A shudder ran through the lair, a warning, a summoning. The flames dimmed, and the air grew cold. Luka felt the mountain shift, as if something outside, something old and forgotten, had noticed the change and was coming to test it. The Sky-Render rose, wings mantling, eyes bright with challenge. It looked to Luka like a silent command in its gaze. Whatever trial waited in the tunnels ahead, they would face it together.
But with the changing of the cave, with the Sky-Render's wary acceptance and the wild new tether forged between them, Luka felt a second presence awaken. Not the hollow threat of hunger or the hush of forgotten things, but something intimate, fierce, and familiar. A vibration in the blue flame, a heartbeat, two heartbeats, echoing through the stone, threading through memory and marrow.
His father. Dellos.
Luka froze, every sense straining. He pressed his hand to the nearest vein of flame, closing his eyes. In the darkness, the world blurred away, leaving only the song, the flame, and that unmistakable thrum of family. He felt Dellos as surely as if his father had called his name: the way the older man moved through tunnels, the sharp urgency in his thoughts, the love braided with terror, every heartbeat a message pulsing through fire and stone.

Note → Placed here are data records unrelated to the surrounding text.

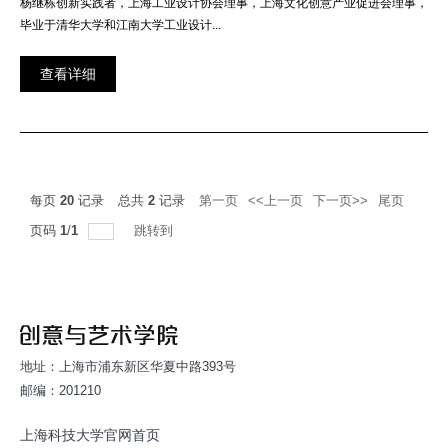
杨继栋创新实践者，上海工业设计协会理事，上海文化创意产业促进会理事，
毕业于清华大学和江南大学工业设计...
查看详细
每页
20
记录
总共
2
记录
第一页
<<上一页
下一页>>
尾页
页码
1
/
1
跳转到
地址：上海市浦东新区华夏中路393号
邮编：201210
上海科技大学官网首页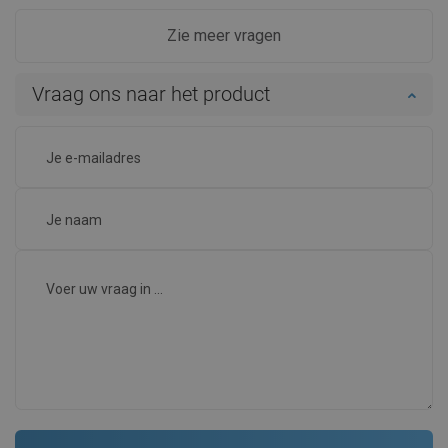
Zie meer vragen
Vraag ons naar het product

Luka remembered childhood hands learning to shape fire, the quiet pride in Dellos's voice, the weight of a father's promise: I will always find you, no matter the dark. Now, that promise was more than memory. It was a living current. Every wall Luka touched whispered of his father's searching, every flicker of blue flame showed him Dellos's shadow slipping through the labyrinth's bone-bright halls. They were bound now, not only by blood and story, but by the living flame itself, two voices in a cosmic song that refused to be silenced. He staggered back from the wall, blinking tears. The Sky-Render cocked its head, golden eyes narrowed, as if it too sensed the trembling note of reunion weaving through the mountain.

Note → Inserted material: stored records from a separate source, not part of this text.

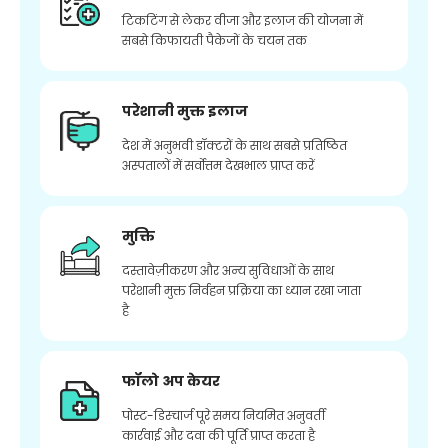
टिकटिंग से लेकर वीजा और इलाज की योजना में
सबसे किफायती पैकेजों के चयन तक
परेशानी मुक्त इलाज
देश में अनुभवी डॉक्टरों के साथ सबसे प्रतिष्ठित
अस्पतालों में सर्वोत्तम देखभाल प्राप्त करें
मुक्ति
दस्तावेज़ीकरण और अन्य सुविधाओं के साथ
परेशानी मुक्त निर्वहन प्रक्रिया का ध्यान रखा जाता
है
फॉलो अप केयर
पोस्ट-डिस्चार्ज पूरे समय नियमित अनुवर्ती
कार्रवाई और दवा की पूर्ति प्राप्त करता है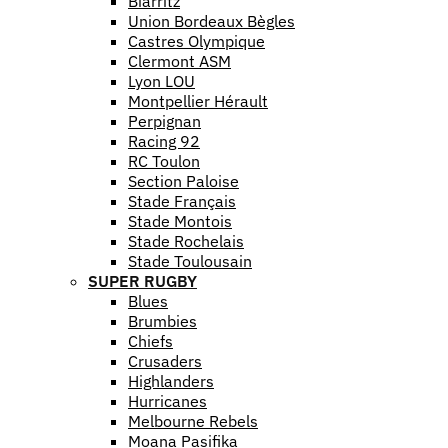
Biarritz
Union Bordeaux Bègles
Castres Olympique
Clermont ASM
Lyon LOU
Montpellier Hérault
Perpignan
Racing 92
RC Toulon
Section Paloise
Stade Français
Stade Montois
Stade Rochelais
Stade Toulousain
SUPER RUGBY
Blues
Brumbies
Chiefs
Crusaders
Highlanders
Hurricanes
Melbourne Rebels
Moana Pasifika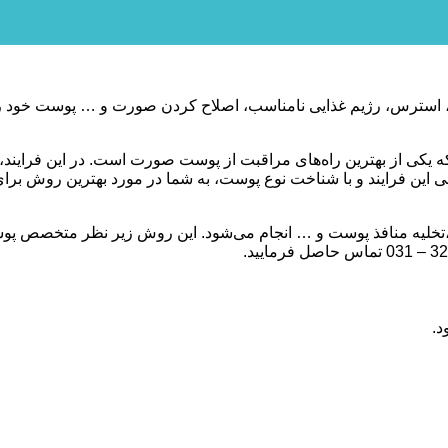
، استرس، رژیم غذایی نامناسب، اصلاح کردن صورت و … پوست خود را
 از بهترین راه‌های مراقبت از پوست صورت است. در این فرایند، پو
طى این فرایند و با شناخت نوع پوست، به شما در مورد بهترین روش برا
ی،تخلیه منافذ پوست و … انجام می‌شود. این روش زیر نظر متخصص پو
د.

Luka smiled, small, fragile, but real.
"I know you're coming, father," he whispered, voice barely more than a breath lost in the shifting fire. "I feel you. I'm here."
And somewhere, far below or high above, Dellos felt it too. The path was opening, the call growing clearer, a beacon of hope, burning blue against the world's relentless night.
But the mountain was not yet done with its tests. For every pulse of hope, something darker pressed closer. The bond of flame would be forged not in safety, but in the trial to come.